Exercise objective: Could you copy every line of the data that contains the word "treatment"?

· · · · · · ·

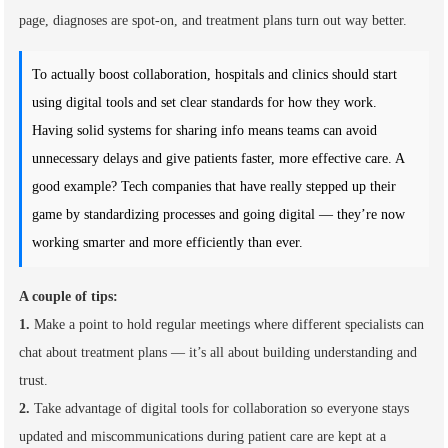
page, diagnoses are spot-on, and treatment plans turn out way better.
To actually boost collaboration, hospitals and clinics should start
using digital tools and set clear standards for how they work.
Having solid systems for sharing info means teams can avoid
unnecessary delays and give patients faster, more effective care. A
good example? Tech companies that have really stepped up their
game by standardizing processes and going digital — they’re now
working smarter and more efficiently than ever.
A couple of tips:
1.
Make a point to hold regular meetings where different specialists can
chat about treatment plans — it’s all about building understanding and
trust.
2.
Take advantage of digital tools for collaboration so everyone stays
updated and miscommunications during patient care are kept at a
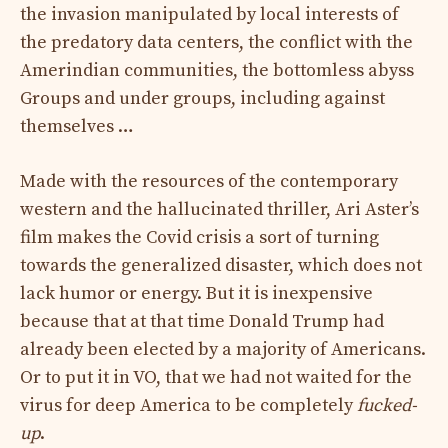
the invasion manipulated by local interests of
the predatory data centers, the conflict with the
Amerindian communities, the bottomless abyss
Groups and under groups, including against
themselves …
Made with the resources of the contemporary
western and the hallucinated thriller, Ari Aster’s
film makes the Covid crisis a sort of turning
towards the generalized disaster, which does not
lack humor or energy. But it is inexpensive
because that at that time Donald Trump had
already been elected by a majority of Americans.
Or to put it in VO, that we had not waited for the
virus for deep America to be completely
fucked-
up
.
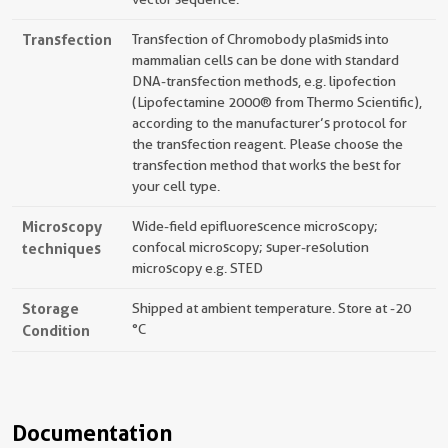
Transfection
Transfection of Chromobody plasmids into
mammalian cells can be done with standard
DNA-transfection methods, e.g. lipofection
(Lipofectamine 2000® from Thermo Scientific),
according to the manufacturer’s protocol for
the transfection reagent. Please choose the
transfection method that works the best for
your cell type.
Microscopy
Wide-field epifluorescence microscopy;
techniques
confocal microscopy; super-resolution
microscopy e.g. STED
Storage
Shipped at ambient temperature. Store at -20
Condition
°C
Documentation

· · · · · · ·

Written solution:
page, diagnoses are spot-on, and treatment plans turn out way better.
chat about treatment plans — it’s all about building understanding and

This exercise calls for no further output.